Uganda following the elections
Uganda’s incumbent Yoweri Museveni was declared the winner of the 2021 presidential elections on Saturday. Officially, he won 58.6% of the votes, securing his sixth term in office. The leader’s party, the National Resistance Movement also retained a majority in parliament. However, Bobi Wine, who came second with 34.8% of the votes and whose National Unity Platform (NUP) is now the strongest opposition party in parliament, spoke of widespread electoral fraud. In the meantime, the NUP has filed a complaint against the official result with the country’s Supreme Court. The International community has reacted to the government with heavy criticism, particularly to the treatment of Wine, whose house was surrounded by police and military following the election and who has been under house arrest since Saturday. The European Union called on Museveni’s government to immediately lift Wine’s house arrest and to launch an investigation into security forces who assaulted voters. US Ambassador Brown’s attempt to get into Wines’ house was stopped by the security forces present on Monday, earning her accusations from the Ugandan side that the US was trying to undermine the outcome of the election. Wine’s lawyer was also unable to get through to him. Meanwhile, Bobi Wine has filed a complaint with the United Nations against his house arrest. He called on the international community to scrutinise the conduct of the election, to work for the release of political prisoners and to initiate sanctions against President Museveni. The presence of military and security forces remains high in large parts of the country, even a week after the election.

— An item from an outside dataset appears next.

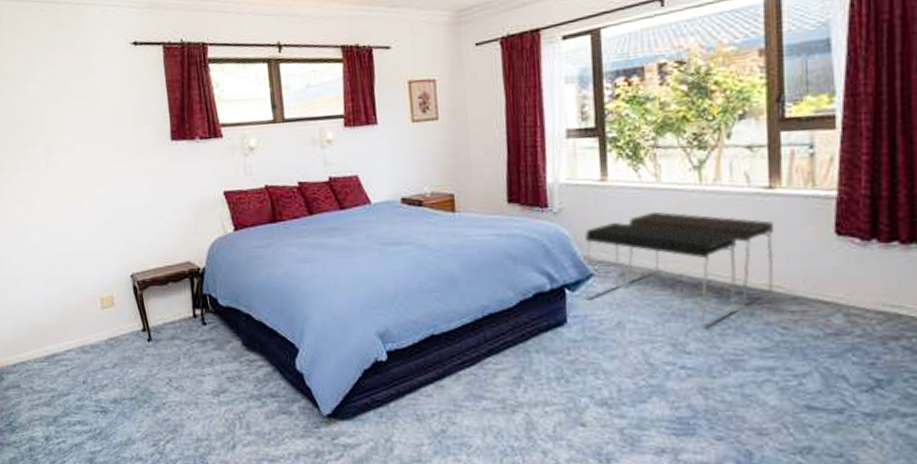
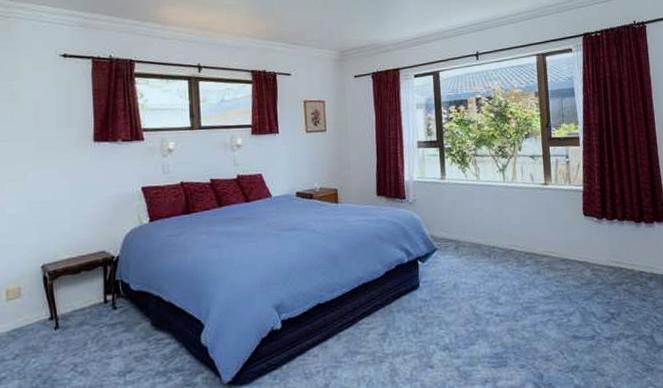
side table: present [583,211,774,329] -> none [430,201,550,285]

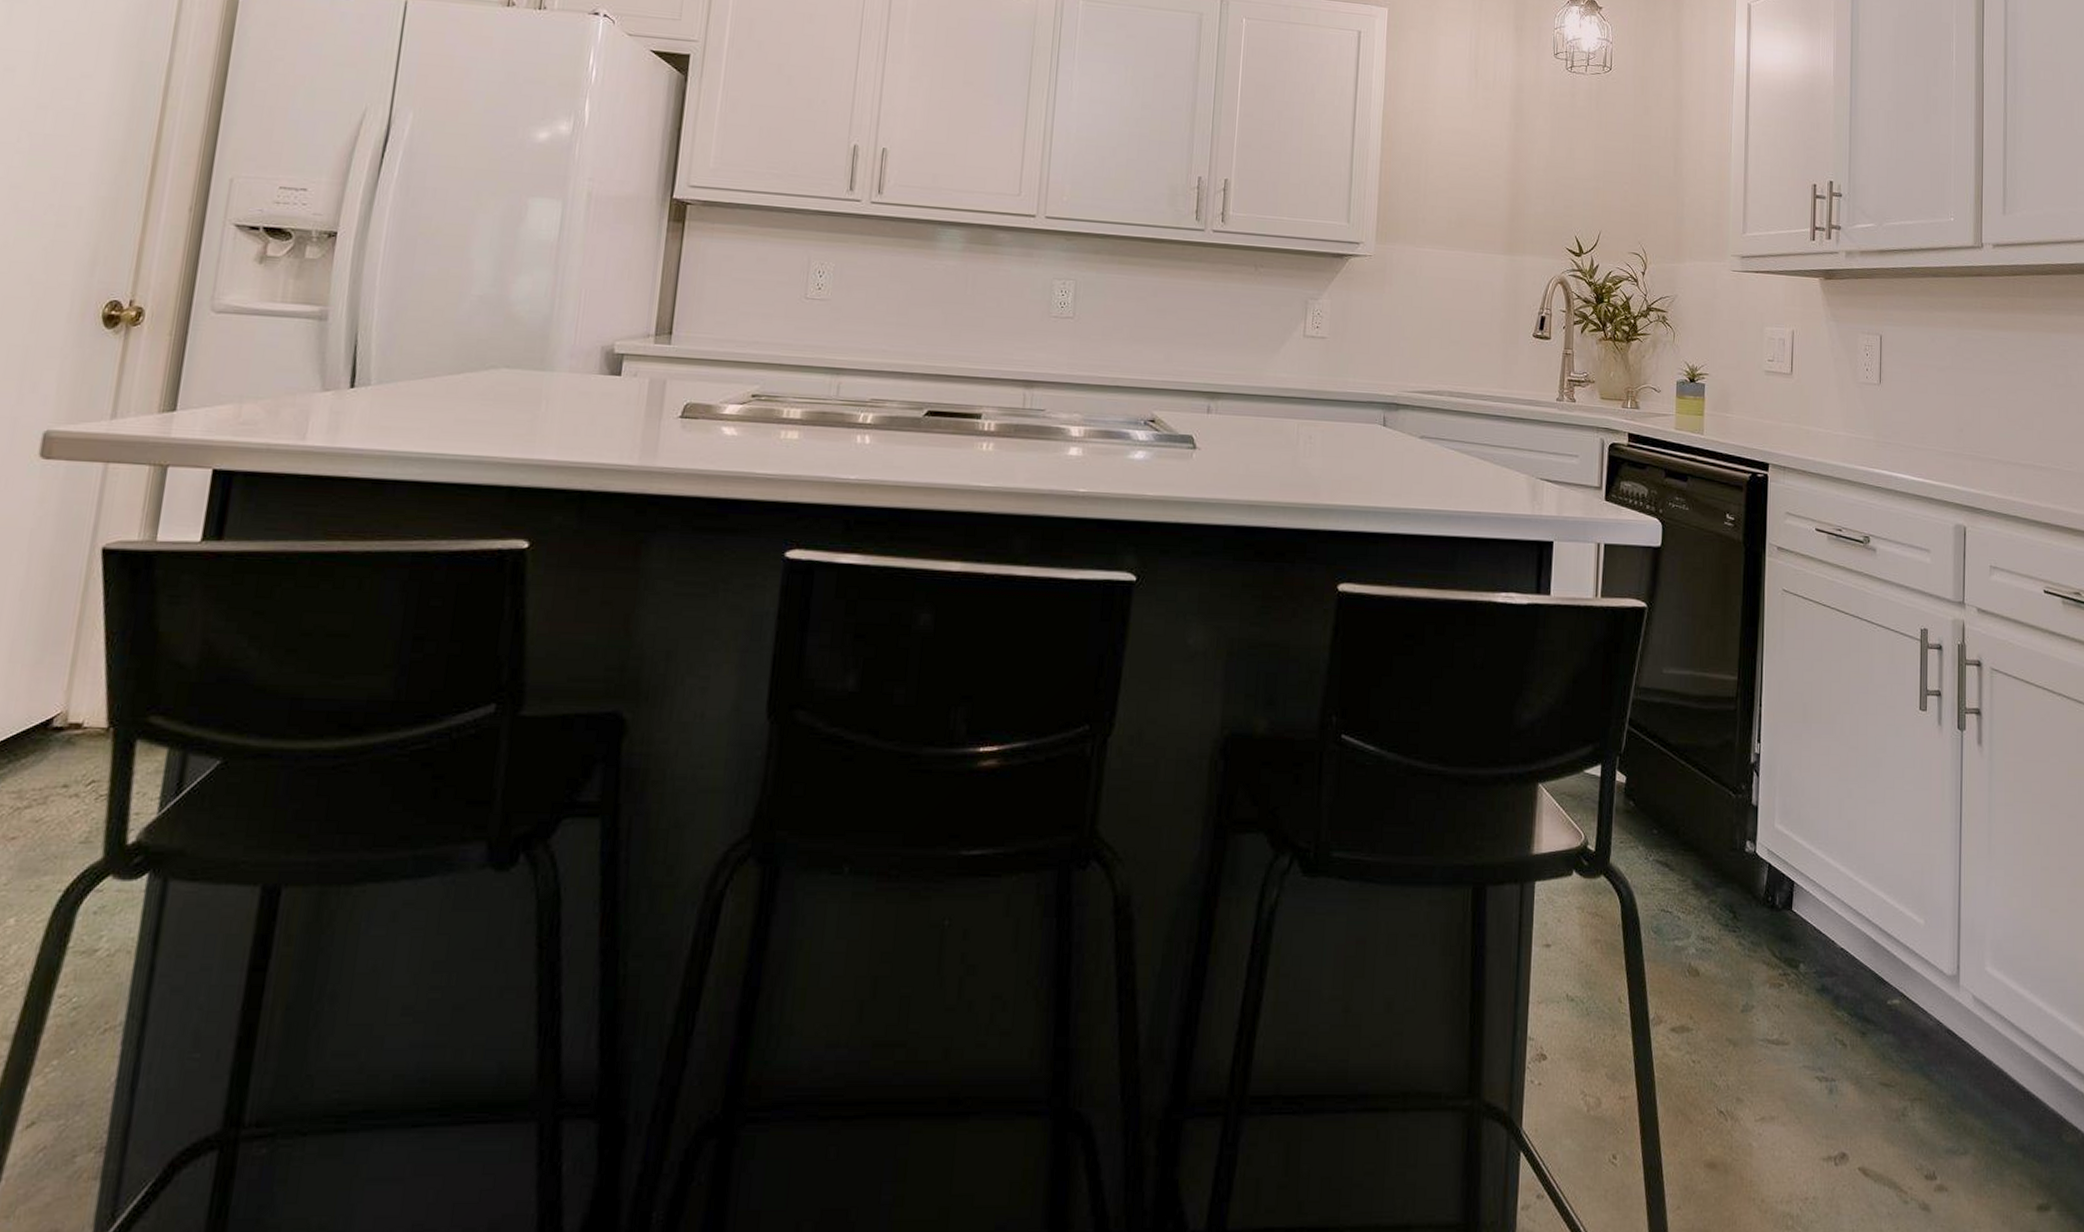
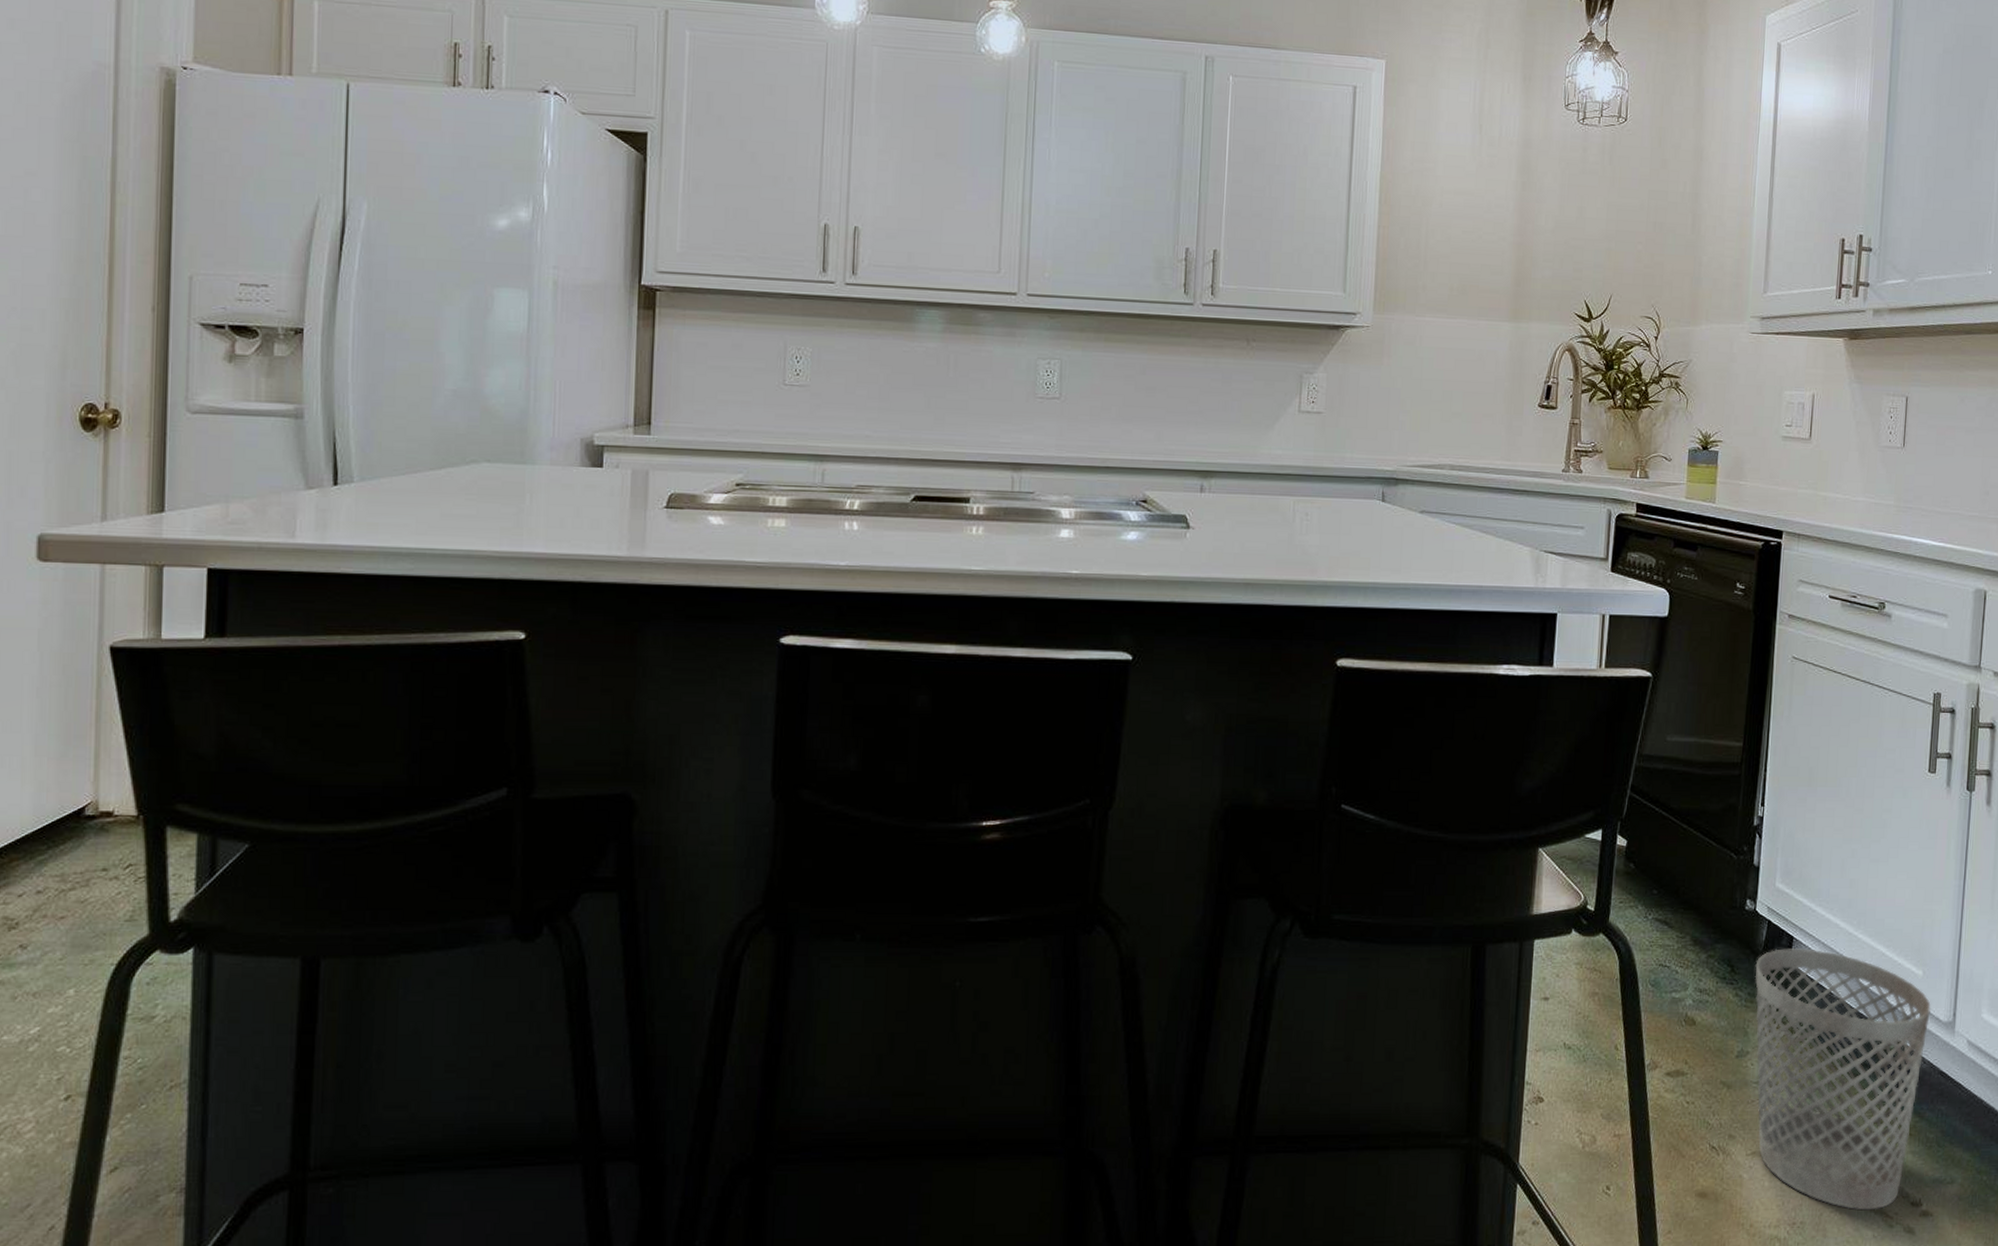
wastebasket: none [1757,893,1934,1184] -> present [1754,947,1931,1211]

Nationwide protests erupt in Tunisia
Beginning over the weekend, thousands of protesters have taken to the streets in Tunisia demonstrating against the government, despite a curfew. Numerous cities in the North African country have been affected by protests and riots. Local media reports state that there have been several nights in a row of clashes with the police. According to official figures, more than 600 people were arrested, most of them between 15 and 25 years of age. Human rights organisations now estimate more than 1000 arrests. According to the Ministry of Home Affairs, groups of young people set fire to tyres and rubbish bins and threw stones at police officers. In response to the unrest, the army has been deployed to support the police and protect government buildings. The reasons for the increasing unrest and protests are manifold. A week ago was the tenth anniversary of the Tunisian revolution and the fall of the autocratic president Ben Ali. Following this however, the much-expected political reforms in the post-Arab Spring era could not be implemented. Instead, the country, which is one of the six reform partners in the framework of the Marshall Plan with Africa, is suffering from a deep economic crisis and is on the verge of bankruptcy. The majority of the protesters complain mainly about the lack of public services in the country. Additionally, youth unemployment is reported to be at 30%, which has been further exacerbated by the Corona pandemic. On social media, various parties are calling for a protest on Saturday against the violent police action.
In other news
African countries have a long tradition of oral storytelling. African Echoes, an audio book app developed by a Ghanaian tech entrepreneur, aims to keep this tradition alive by allowing African storytellers to record and submit their stories using voice notes. These are evaluated by the company and then recorded in different languages in the studio. To reach rural areas, the stories can be shared via Bluetooth with people who do not have internet access. The app aims to raise awareness of African stories both on the continent and beyond it.